Monday, 12 January 2015

2015 is the 'year of the Horse'

Horsetail alert: volunteers liming the beds
Happy New Year!

After a cold but sunny December (no snow for the Christmas holidays for us in Cambridge) we are preparing to grow this year's crops. Empty Common Community Garden is on a piece of land that was abandoned because of dampness and a very healthy horsetail population. The City Council have put in some drainage which will hopefully help. Bearing this in mind, here's what we are/will be doing this year:
  • Liming the soil to raise the pH a bit. Horsetail does better in lower pH soils.
  • Taking off the sporing heads as they emerge in spring. We then drown them in water for several weeks before dumping the sludge on a piece of waste land. We do not add them to the compost just in case the spores are still alive, besides the sporing heads are small so not a lot of organic matter is lost.
  • Mulching the land with cardboard and then woodchips or council green waste compost and when the horsetail emerges hoeing it. Just mulching doesn’t work,  in fact it makes the problem worse because horsetail likes the damp conditions created by mulching, it grows straight through the cardboard and finds there is no competition so takes off. Horsetail isn’t good at competing with tall plants.
  • Cutting plants at ground level and drowning these for several weeks. We then water the beds with the water used for drowning, add the sludge to the compost and so return it to the soil. This is to add the nutrients that the horsetail has accumulated back to the soil for other plants. Often some plants compete better than others because they are better at accumulating minerals.

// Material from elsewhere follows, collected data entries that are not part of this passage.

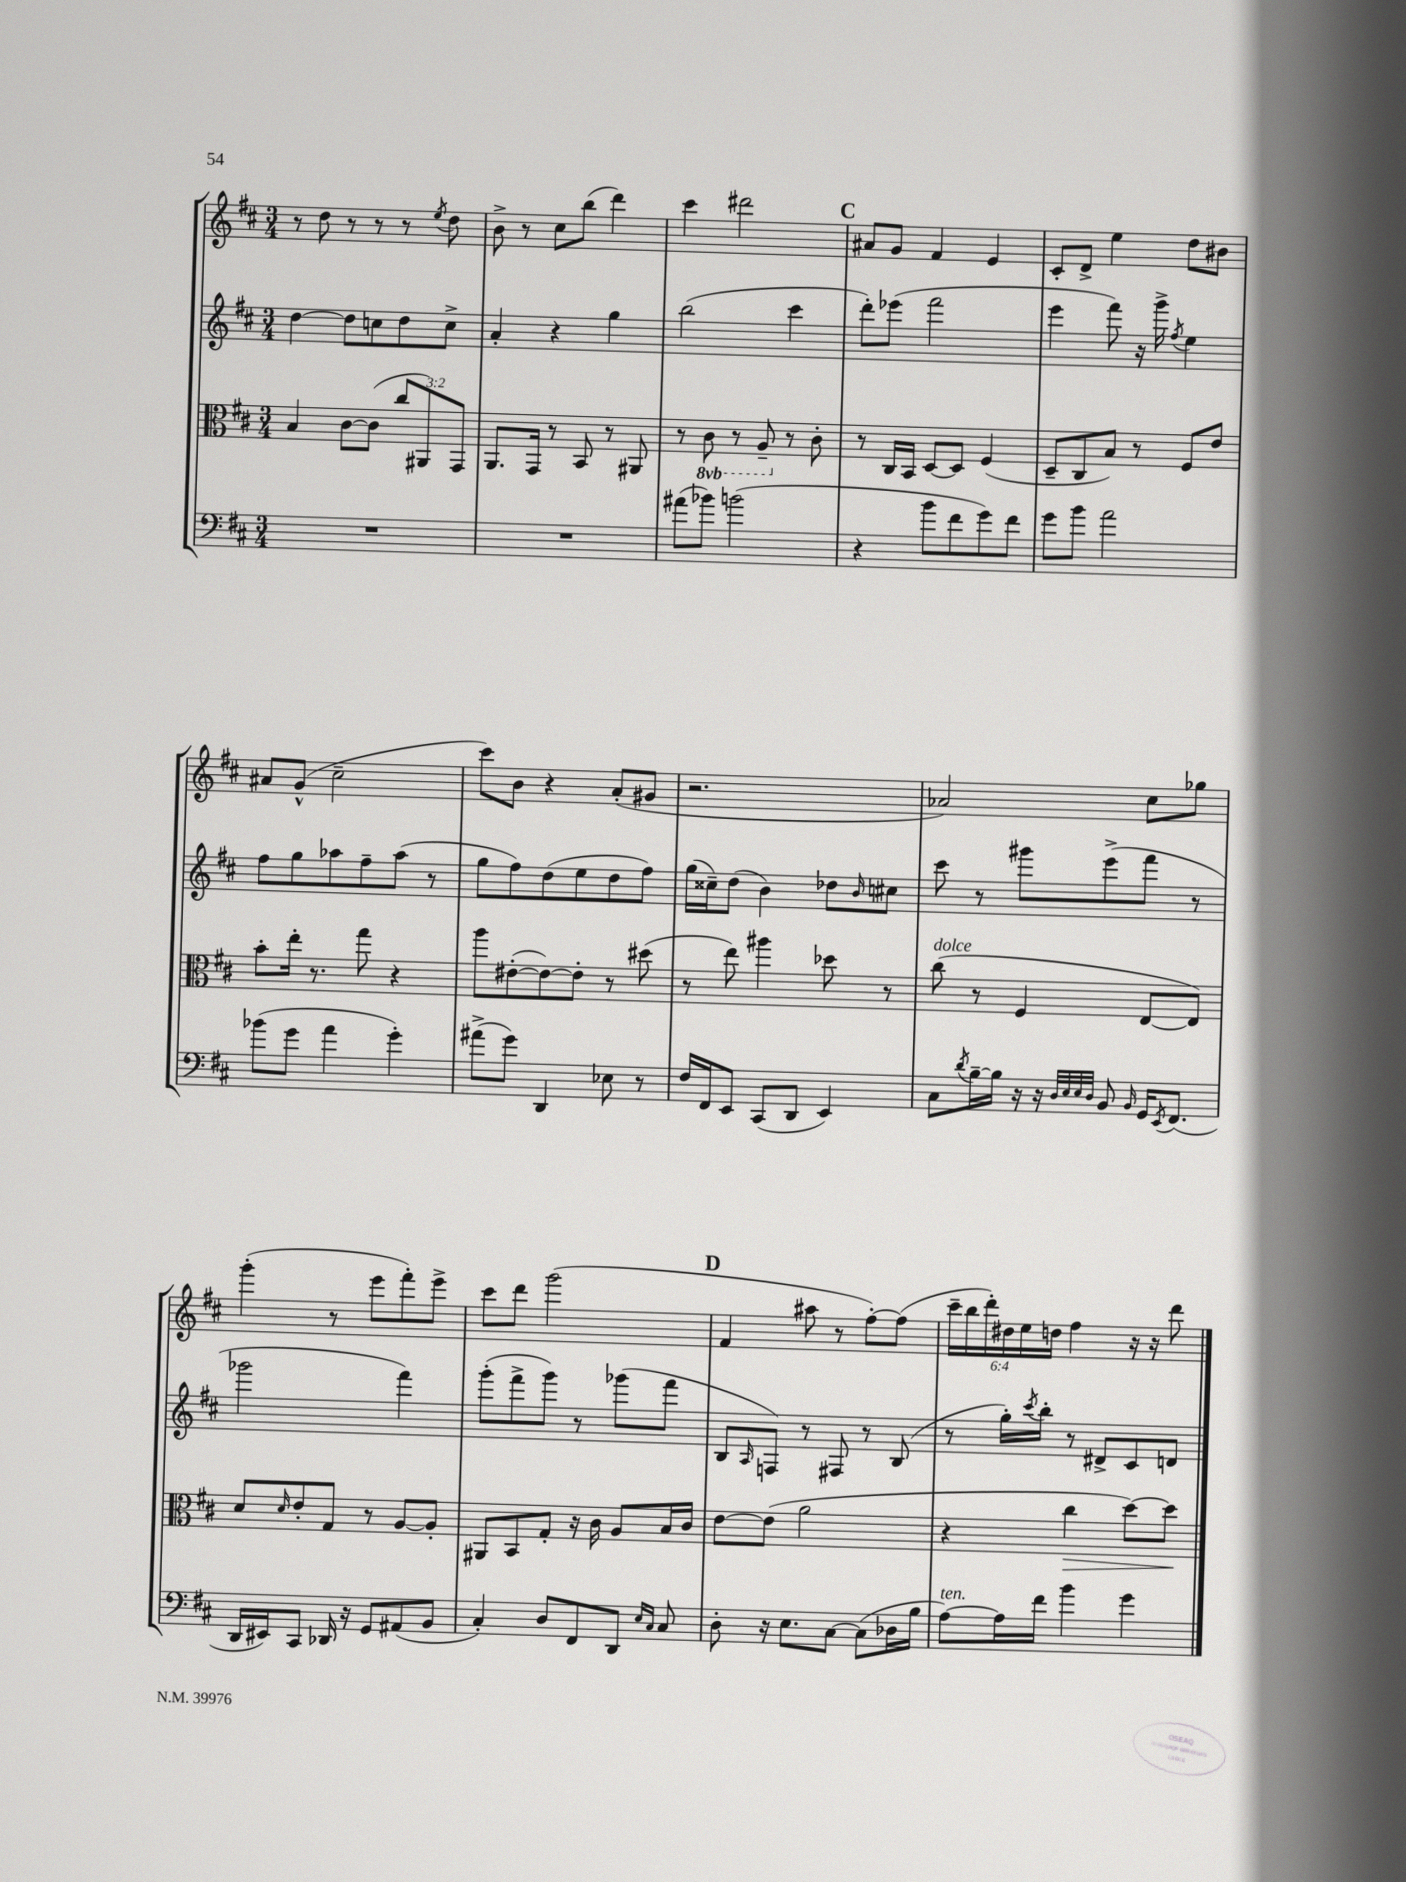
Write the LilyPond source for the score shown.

<<
\new StaffGroup <<
\new Staff = "s0" {
    \clef treble \key d \major \numericTimeSignature \time 3/4 \override Staff.TupletNumber.text = #tuplet-number::calc-fraction-text
    r8 d''8 r8 r8 r8 \acciaccatura { e''8 } d''8 |
    b'8-> r8 cis''8 b''8( d'''4) |
    cis'''4 dis'''2 |
    \mark \markup { \bold "C" } ais'8 g'8 fis'4 e'4 |
    cis'8-. d'8-> e''4 d''8 bis'8 |
    ais'8 g'8-^( cis''2-- |
    cis'''8) b'8 r4 a'8-.( gis'8 |
    r2. |
    aes'2) cis''8 ges''8 |
    g'''4-.( r8 e'''8 fis'''8-.) e'''8-> |
    cis'''8 d'''8 g'''2( |
    \mark \markup { \bold "D" } fis'4 ais''8 r8 fis''8~-.) fis''8( |
    \tuplet 6/4 { cis'''16-- b''16 d'''16-.) dis''16 e''16 d''16 } fis''4 r16 r16 d'''8 \bar "|." |
}
\new Staff = "s1" {
    \clef treble \key d \major \numericTimeSignature \time 3/4
    d''4~ d''8 c''8 d''8 c''8-> |
    a'4-. r4 g''4 |
    b''2( cis'''4 |
    \mark \markup { \bold "C" } d'''8-.) ees'''8( fis'''2 |
    e'''4 fis'''8) r16 g'''16-> \acciaccatura { fis''8 } e''4 |
    fis''8 g''8 aes''8 fis''8-- aes''8( r8 |
    g''8 fis''8) d''8( e''8 d''8 fis''8) |
    g''16( cisis''16--) d''8( b'4) des''8 \grace { b'16 } cis''8 |
    cis'''8 r8 gis'''8 e'''8->( fis'''8 r8 |
    ges'''2 fis'''4) |
    g'''8-.( fis'''8-> g'''8) r8 ges'''8( fis'''8 |
    \mark \markup { \bold "D" } b8 \grace { a16 } f8) r8 fis8 r8 b8( |
    r8 g''16-.) \acciaccatura { cis'''8 } b''16-. r8 dis'8-> cis'8 d'8 \bar "|." |
}
\new Staff = "s2" {
    \clef alto \key d \major \numericTimeSignature \time 3/4 \override Staff.TupletNumber.text = #tuplet-number::calc-fraction-text \set Staff.ottavationMarkups = #ottavation-simple-ordinals
    b4 cis'8~ cis'8( \tuplet 3/2 { cis''8 ais,8) g,8 } |
    a,8. g,16 r8 b,8 r8 ais,8 |
    r8 \ottava #-1 cis8 r8 a,8-- \ottava #0 r8 cis'8-. |
    \mark \markup { \bold "C" } r8 cis16 b,16 d8~ d8 fis4( |
    d8-- cis8 b8) r8 fis8 e'8 |
    b'8-. e''16-. r8. g''8 r4 |
    a''8 eis'8~-.( eis'8~) eis'8-. r8 dis''8( |
    r8 e''8) ais''4 des''8 r8 |
    cis''8^\markup { \italic "dolce" }( r8 fis4 e8~ e8) |
    d'8 \grace { d'16 } e'8-. g8 r8 a8~ a8-. |
    ais,8 b,8 g8-. r16 cis'16 a8 b16 cis'16 |
    \mark \markup { \bold "D" } e'8~ e'8( a'2 |
    r4 cis''4\> d''8~) d''8\! \bar "|." |
}
\new Staff = "s3" {
    \clef bass \key d \major \numericTimeSignature \time 3/4
    R2. |
    R2. |
    ais'8( bes'8) b'2( |
    \mark \markup { \bold "C" } r4 b'8 fis'8 g'8) fis'8 |
    g'8 b'8 a'2 |
    bes'8( g'8 a'4 g'4-.) |
    ais'8->( g'8) d,4 ees8 r8 |
    fis16 fis,16 e,8 cis,8( d,8 e,4) |
    cis8 \acciaccatura { d'8 } b16~-- b16 r16 r16 \grace { d32 e32 e32 d32 } b,8 \grace { b,16 } g,16 \acciaccatura { e,8 } fis,8.( |
    d,16 eis,16) cis,8 des,16 r16 g,8 ais,8( b,8 |
    cis4-.) d8 fis,8 d,8 \grace { e16 cis16 } cis8 |
    \mark \markup { \bold "D" } d8-. r16 e8. cis8~ cis8( des16 b16 |
    a8~^\markup { \italic "ten." }) a16 fis'16 b'4 g'4 \bar "|." |
}
>>
>>
\layout { \context { \Score \remove "Bar_number_engraver" } }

Horsetail is good at accumulating silicone from deep down and competes well against other plants in low silicon soils. Adding it to the surface makes it available to other plants, improving their competitive ability.
  • Next spring we may try planting lots of marigolds in a bed as an experiment as they are said to be good at deterring horsetail.
  • We are keeping a patch of silver leaf that arrived by itself and seems to have inhibited horsetail growth. It will be interesting to see what happens.
  • We are not attempting to dig out the horsetail roots as they are super long - spreading wide and deep. They also have nodes on their roots that are activated to produce lots of root growth when a root is broken.